» **Task statement**:
Pictures aside, the data must be reproduced exactly.

» **Supplied material**:
'''
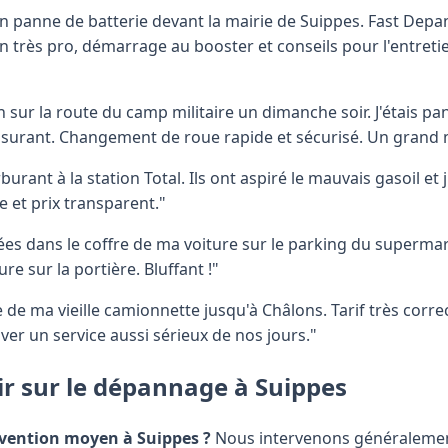
 panne de batterie devant la mairie de Suippes. Fast Depan
n très pro, démarrage au booster et conseils pour l'entret
 sur la route du camp militaire un dimanche soir. J'étais pa
ssurant. Changement de roue rapide et sécurisé. Un grand 
urant à la station Total. Ils ont aspiré le mauvais gasoil et j
e et prix transparent."
es dans le coffre de ma voiture sur le parking du supermar
e sur la portière. Bluffant !"
e ma vieille camionnette jusqu'à Châlons. Tarif très correc
ver un service aussi sérieux de nos jours."
ir sur le dépannage à Suippes
ervention moyen à Suippes ?
Nous intervenons généralemen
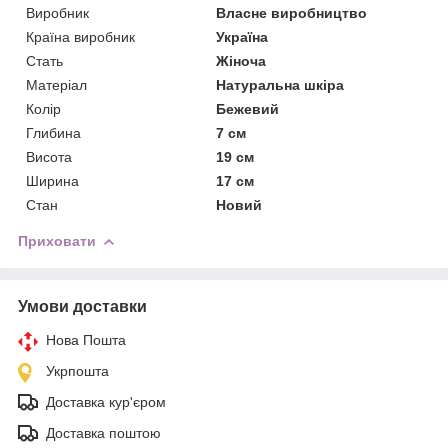
Виробник
Власне виробництво
Країна виробник
Україна
Стать
Жіноча
Матеріал
Натуральна шкіра
Колір
Бежевий
Глибина
7 см
Висота
19 см
Ширина
17 см
Стан
Новий
Приховати
Умови доставки
Нова Пошта
Укрпошта
Доставка кур'єром
Доставка поштою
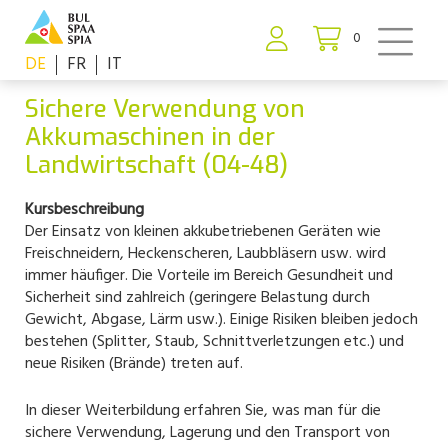
0
DE
FR
IT
Sichere Verwendung von
Akkumaschinen in der
Landwirtschaft (04-48)
Kursbeschreibung
Der Einsatz von kleinen akkubetriebenen Geräten wie
Freischneidern, Heckenscheren, Laubbläsern usw. wird
immer häufiger. Die Vorteile im Bereich Gesundheit und
Sicherheit sind zahlreich (geringere Belastung durch
Gewicht, Abgase, Lärm usw.). Einige Risiken bleiben jedoch
bestehen (Splitter, Staub, Schnittverletzungen etc.) und
neue Risiken (Brände) treten auf.
In dieser Weiterbildung erfahren Sie, was man für die
sichere Verwendung, Lagerung und den Transport von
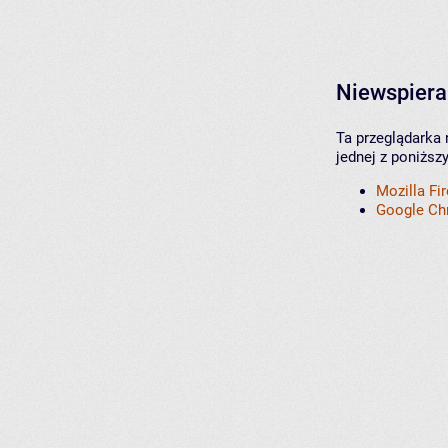
Niewspiera
Ta przeglądarka 
jednej z poniższ
Mozilla Fi
Google C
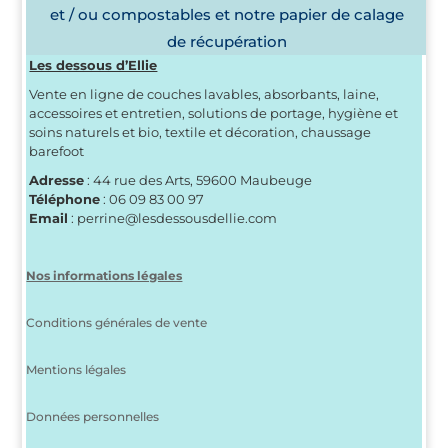
et / ou compostables et notre papier de calage
de récupération
Les dessous d’Ellie
Vente en ligne de couches lavables, absorbants, laine,
accessoires et entretien, solutions de portage, hygiène et
soins naturels et bio, textile et décoration, chaussage
barefoot
Adresse
: 44 rue des Arts, 59600 Maubeuge
Téléphone
: 06 09 83 00 97
Email
: perrine@lesdessousdellie.com
Nos informations légales
Conditions générales de vente
Mentions légales
Données personnelles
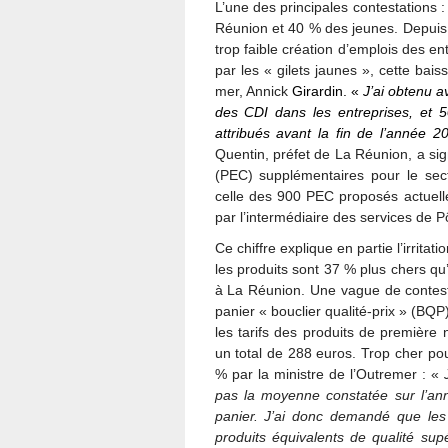
L’une des principales contestations 
Réunion et 40 % des jeunes. Depuis t
trop faible création d’emplois des en
par les « gilets jaunes », cette baiss
mer, Annick
Girardin. «
J’ai obtenu a
des CDI dans les entreprises, et 5
attribués avant la fin de l’année 
Quentin, préfet de La Réunion, a s
(PEC) supplémentaires pour le sect
celle des 900 PEC proposés actuelle
par l’intermédiaire des services de 
Ce chiffre explique en partie l’irritat
les produits sont 37 % plus chers qu
à La Réunion. Une vague de contesta
panier « bouclier qualité-prix » (BQ
les tarifs des produits de première
un total de 288 euros. Trop cher pou
% par la ministre de l’Outremer : «
pas la moyenne constatée sur l’an
panier. J’ai donc demandé que les
produits équivalents de qualité supé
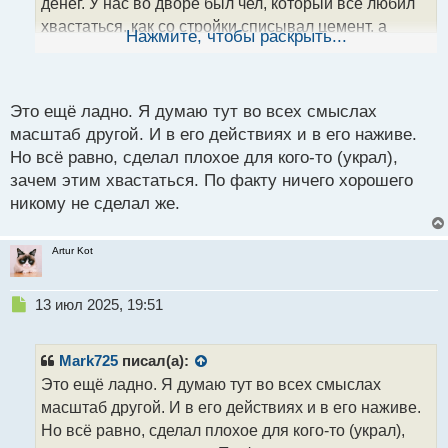
денег. У нас во дворе был чел, который все любил
н
хвастаться, как со стройки списывал цемент, а
ы
Нажмите, чтобы раскрыть...
й
потом его перепродавал. И вот заработает копейку
п
и в узком круге перед нами гоняет понты какой он
о
с
крутой
Это ещё ладно. Я думаю тут во всех смыслах
т
масштаб другой. И в его действиях и в его наживе.
Но всё равно, сделал плохое для кого-то (украл),
зачем этим хвастаться. По факту ничего хорошего
никому не сделал же.
Artur Kot
Н
13 июл 2025, 19:51
е
п
р
Mark725
писал(а):
о
Это ещё ладно. Я думаю тут во всех смыслах
ч
масштаб другой. И в его действиях и в его наживе.
и
т
Но всё равно, сделал плохое для кого-то (украл),
а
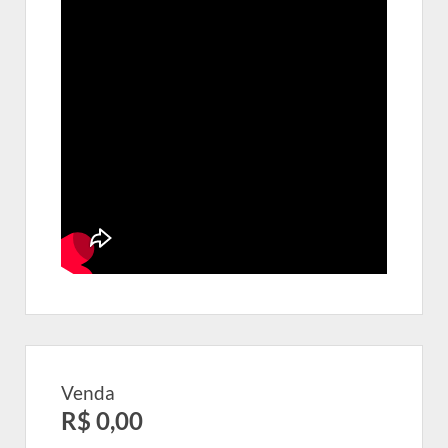
Venda
R$ 0,00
'''
» **Exercise answer**:
 panne de batterie devant la mairie de Suippes. Fast Depan
n très pro, démarrage au booster et conseils pour l'entret
 sur la route du camp militaire un dimanche soir. J'étais pa
ssurant. Changement de roue rapide et sécurisé. Un grand 
urant à la station Total. Ils ont aspiré le mauvais gasoil et j
e et prix transparent."
es dans le coffre de ma voiture sur le parking du supermar
e sur la portière. Bluffant !"
e ma vieille camionnette jusqu'à Châlons. Tarif très correc
ver un service aussi sérieux de nos jours."
ir sur le dépannage à Suippes
ervention moyen à Suippes ?
Nous intervenons généralemen
Виробник
Власне виробництво
Країна виробник
Україна
Стать
Жіноча
Матеріал
Натуральна шкіра
Колір
Бежевий
Глибина
7 см
Висота
19 см
Ширина
17 см
Стан
Новий
Приховати
Умови доставки
Нова Пошта
Укрпошта
Доставка кур'єром
Доставка поштою
0
DE
FR
IT
Sichere Verwendung von
Akkumaschinen in der
Landwirtschaft (04-48)
Kursbeschreibung
Der Einsatz von kleinen akkubetriebenen Geräten wie
Freischneidern, Heckenscheren, Laubbläsern usw. wird
immer häufiger. Die Vorteile im Bereich Gesundheit und
Sicherheit sind zahlreich (geringere Belastung durch
Gewicht, Abgase, Lärm usw.). Einige Risiken bleiben jedoch
bestehen (Splitter, Staub, Schnittverletzungen etc.) und
neue Risiken (Brände) treten auf.
In dieser Weiterbildung erfahren Sie, was man für die
sichere Verwendung, Lagerung und den Transport von
Niewspiera
Ta przeglądarka 
jednej z poniższ
Mozilla Fi
Google C
et / ou compostables et notre papier de calage
de récupération
Les dessous d’Ellie
Vente en ligne de couches lavables, absorbants, laine,
accessoires et entretien, solutions de portage, hygiène et
soins naturels et bio, textile et décoration, chaussage
barefoot
Adresse
: 44 rue des Arts, 59600 Maubeuge
Téléphone
: 06 09 83 00 97
Email
: perrine@lesdessousdellie.com
Nos informations légales
Conditions générales de vente
Mentions légales
Données personnelles
L’une des principales contestations 
Réunion et 40 % des jeunes. Depuis t
trop faible création d’emplois des en
par les « gilets jaunes », cette baiss
mer, Annick
Girardin. «
J’ai obtenu a
des CDI dans les entreprises, et 5
attribués avant la fin de l’année 
Quentin, préfet de La Réunion, a s
(PEC) supplémentaires pour le sect
celle des 900 PEC proposés actuelle
par l’intermédiaire des services de 
Ce chiffre explique en partie l’irritat
les produits sont 37 % plus chers qu
à La Réunion. Une vague de contesta
panier « bouclier qualité-prix » (BQ
les tarifs des produits de première
un total de 288 euros. Trop cher pou
% par la ministre de l’Outremer : «
pas la moyenne constatée sur l’an
panier. J’ai donc demandé que les
produits équivalents de qualité supé
денег. У нас во дворе был чел, который все любил
н
хвастаться, как со стройки списывал цемент, а
ы
Нажмите, чтобы раскрыть...
й
потом его перепродавал. И вот заработает копейку
п
и в узком круге перед нами гоняет понты какой он
о
с
крутой
Это ещё ладно. Я думаю тут во всех смыслах
т
масштаб другой. И в его действиях и в его наживе.
Но всё равно, сделал плохое для кого-то (украл),
зачем этим хвастаться. По факту ничего хорошего
никому не сделал же.
Artur Kot
Н
13 июл 2025, 19:51
е
п
р
Mark725
писал(а):
о
Это ещё ладно. Я думаю тут во всех смыслах
ч
масштаб другой. И в его действиях и в его наживе.
и
т
Но всё равно, сделал плохое для кого-то (украл),
а
Venda
R$ 0,00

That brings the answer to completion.